= Instructions for the task =
Rewrite every line of the entries below as a numbered list. Omit blank lines and leave out the pictures.

— start Record extracts —

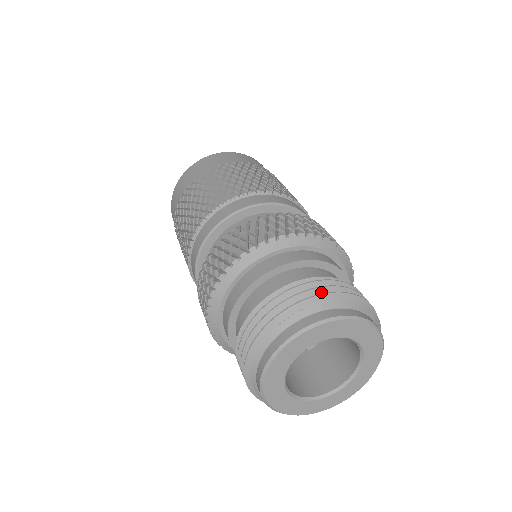
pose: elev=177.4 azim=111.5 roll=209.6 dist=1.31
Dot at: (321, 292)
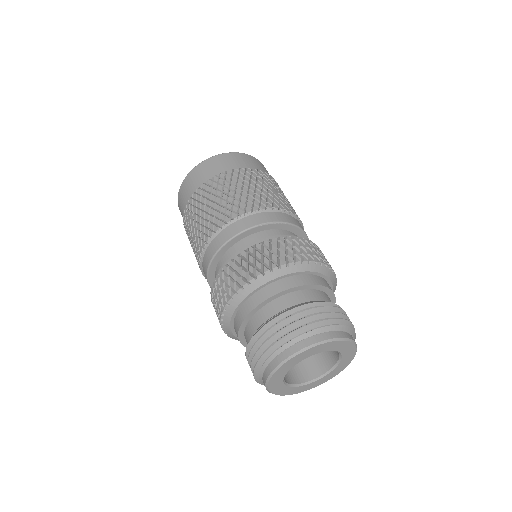
Dot at: (336, 316)
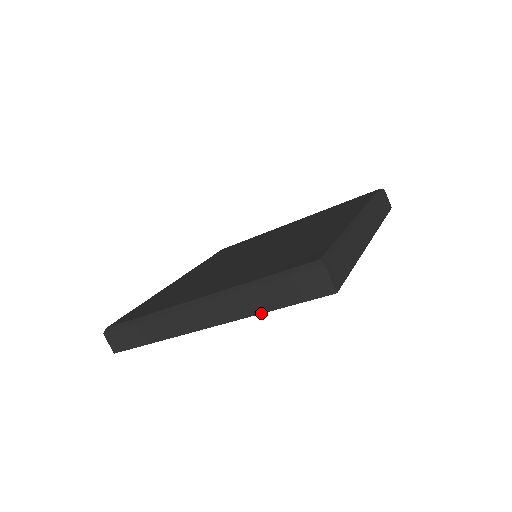
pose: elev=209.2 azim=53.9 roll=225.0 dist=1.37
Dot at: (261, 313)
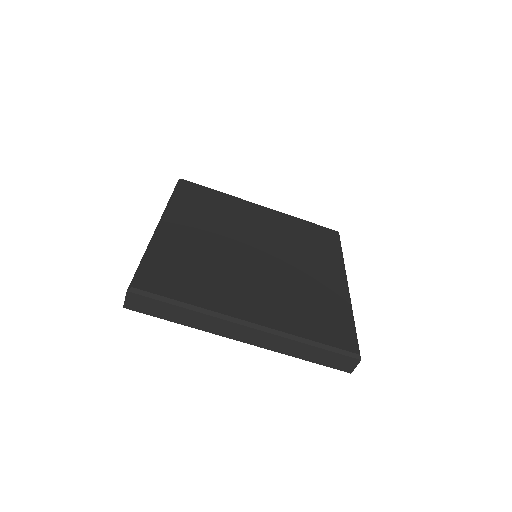
Dot at: occluded
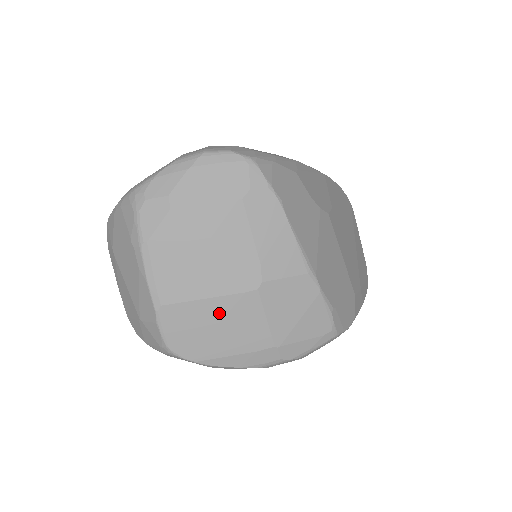
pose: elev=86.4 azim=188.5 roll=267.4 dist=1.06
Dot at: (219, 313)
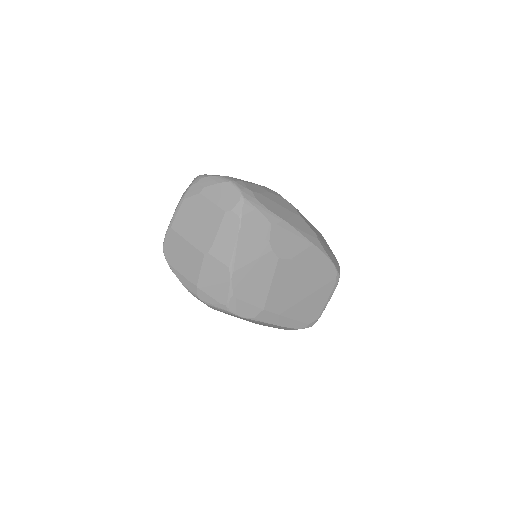
Dot at: (186, 250)
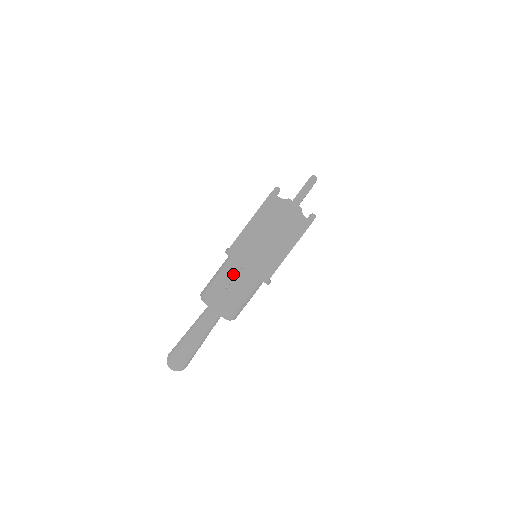
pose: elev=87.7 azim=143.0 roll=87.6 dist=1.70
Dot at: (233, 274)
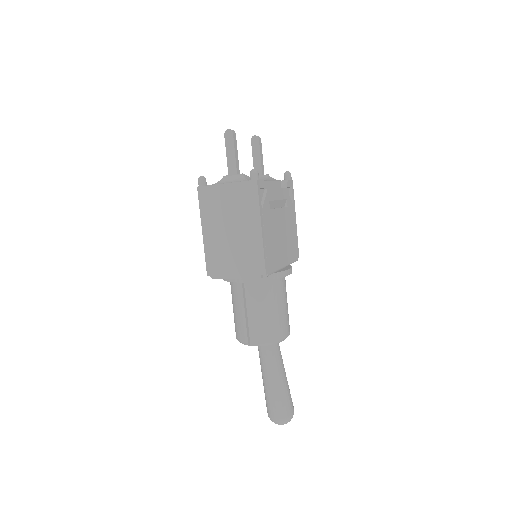
Dot at: (240, 295)
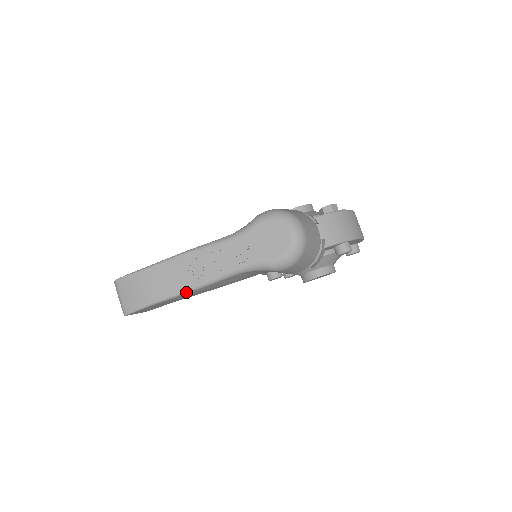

— end Record extracts —

= Final result =
1. pose: elev=177.4 azim=111.5 roll=209.6 dist=1.31
2. Dot at: (321, 292)
3. Dot at: (336, 316)
4. pose: elev=209.2 azim=53.9 roll=225.0 dist=1.37
5. Dot at: (261, 313)
6. Dot at: occluded
7. pose: elev=86.4 azim=188.5 roll=267.4 dist=1.06
8. Dot at: (219, 313)
9. Dot at: (186, 250)
10. pose: elev=87.7 azim=143.0 roll=87.6 dist=1.70
11. Dot at: (233, 274)
12. Dot at: (240, 295)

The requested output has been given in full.